My little sister Amanda, who has Down Syndrome, was staying with my husband and I through Christmas. He did not appreciate our holiday cheer. But, with a little help from Dickens, we conspired to change his attitude.
“Yeah?” His voice sounded not so much annoyed, as confused.
“I…. am the GHOST…… of CHRISt-mas PAST…….”
She stepped forward, holding up the photo.
“This….is……your……..past!”
He was silent, so she waved the picture for emphasis.
“Do you SEEEEEE this?” She roared.
“Oh.. Um, yeah,” he said.
“Good.”
The Ghost turned and shuffled back through the door. I switched off the light.
Bruce had to know I was there, but he said nothing. Predictably, within moments, the Ghost was back, illuminated again in the flashlight beam. This time she carried two squirming kittens.
“BROOOOOOOOOCE!” the voice again implored.
“Uh huh?” came the reply.
“I am the GHOST of CHRISt-mas PRESENT!”
When this announcement received no response, she held up the kittens. “These are your kids! You must take care of them! They are depending on you! Think about it! You said, “Night!” Not, “Goodnight!””
“Oh,” he said.
“Remember, it’s, “Goodnight!”” She turned and carried the kittens carefully out. The door slammed behind her. I switched the light off.
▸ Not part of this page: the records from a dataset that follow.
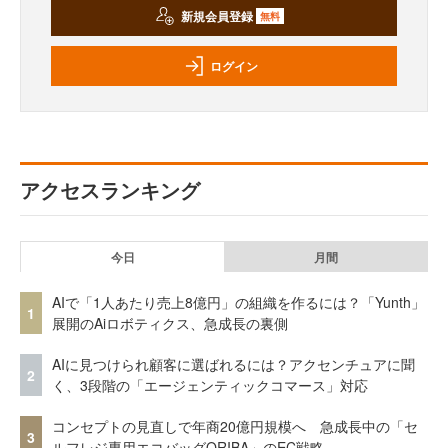
新規会員登録
無料
ログイン
アクセスランキング
今日
月間
AIで「1人あたり売上8億円」の組織を作るには？「Yunth」
1
展開のAiロボティクス、急成長の裏側
AIに見つけられ顧客に選ばれるには？アクセンチュアに聞
2
く、3段階の「エージェンティックコマース」対応
コンセプトの見直しで年商20億円規模へ 急成長中の「セ
3
ルフレジ専用エコバッグORIBA」のEC戦略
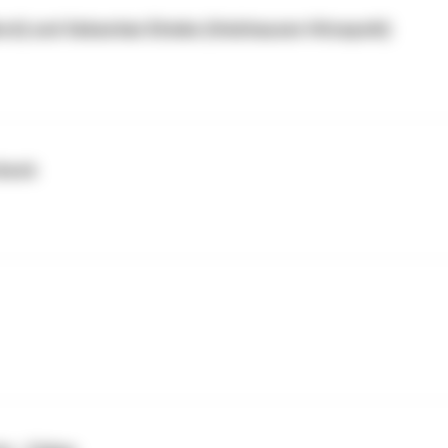
ord) und Sebastian Ehmke (Holzhausen Hitzepohl)
rbeck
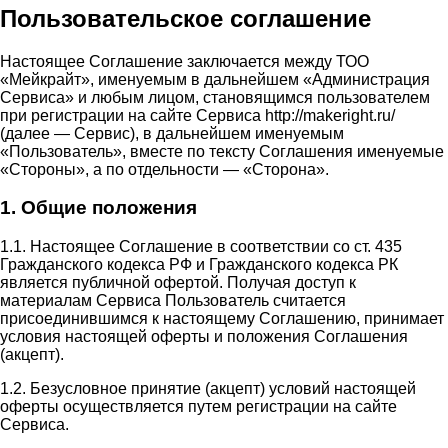
Пользовательское соглашение
Настоящее Соглашение заключается между ТОО
«Мейкрайт», именуемым в дальнейшем «Администрация
Сервиса» и любым лицом, становящимся пользователем
при регистрации на сайте Сервиса http://makeright.ru/
(далее — Сервис), в дальнейшем именуемым
«Пользователь», вместе по тексту Соглашения именуемые
«Стороны», а по отдельности — «Сторона».
1. Общие положения
1.1. Настоящее Соглашение в соответствии со ст. 435
Гражданского кодекса РФ и Гражданского кодекса РК
является публичной офертой. Получая доступ к
материалам Сервиса Пользователь считается
присоединившимся к настоящему Соглашению, принимает
условия настоящей оферты и положения Соглашения
(акцепт).
1.2. Безусловное принятие (акцепт) условий настоящей
оферты осуществляется путем регистрации на сайте
Сервиса.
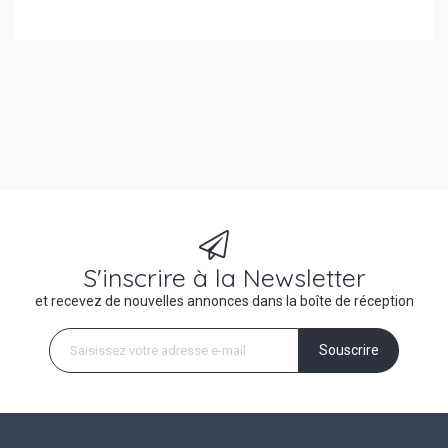
S'inscrire à la Newsletter
et recevez de nouvelles annonces dans la boîte de réception
Souscrire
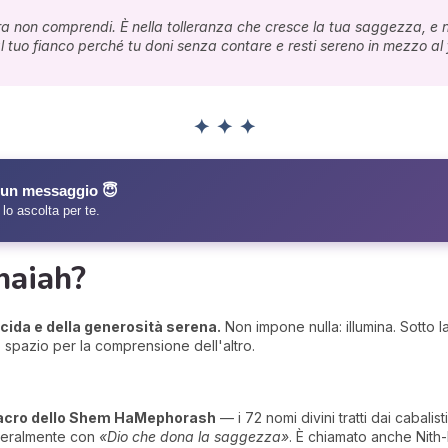
ra non comprendi. È nella tolleranza che cresce la tua saggezza, e 
tuo fianco perché tu doni senza contare e resti sereno in mezzo al
✦ ✦ ✦
a un messaggio 😇
o ascolta per te.
haiah?
ucida e della generosità serena.
Non impone nulla: illumina. Sotto la
 lo spazio per la comprensione dell'altro.
acro dello Shem HaMephorash
— i 72 nomi divini tratti dai cabalist
tteralmente con
«Dio che dona la saggezza»
. È chiamato anche Nith-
A few moments later, the Ghost was back. This time, she carried a picture. It was a red piece of construction paper with a crude drawing in the shape of a headstone. It read, “BRUCE BALL, 1960 -?”
This Ghost was attempting to be ominous, despite the sheet that now sagged below her knees and dragged along the carpet. She said nothing. She suddenly thrust out an arm and pointed a pudgy finger straight at Bruce. She stood silently in the light, holding the piece of paper and pointing. She turned then and waddled back out.
After this last spirit’s visit, I sneaked out of the bedroom. I met Amanda in the hallway, the sheet now bunched up in her arms. We high fived and went downstairs for a celebration of milk and Bruce cookies.
“You were great!” I said.
“Do you think it worked?”
“I don’t know. We’ll see.”
Having more shopping planned, Amanda and I were up early the next morning. She made coffee and I put bread in the toaster. Suddenly, two pennies hit the floor next to us, bouncing and rolling across the room. Startled, we looked up and saw Bruce watching us from the top of the stairs.
“You girls run into town and get a turkey,” he said. “Buy the biggest one they have!”
“WOO HOO!” Amanda yelped. We got up and did a little dance, holding the paper chain between us.
Addendum:
Actually, that’s not the real ending. In real life, when Bruce got up the next morning, he just looked at us grumpily. We shrugged and had a nice Christmas anyway.
But it makes for a better story, doesn’t it?
I dumped Bruce a couple of years later. Now, Christmas just keeps getting better and better for Amanda and me.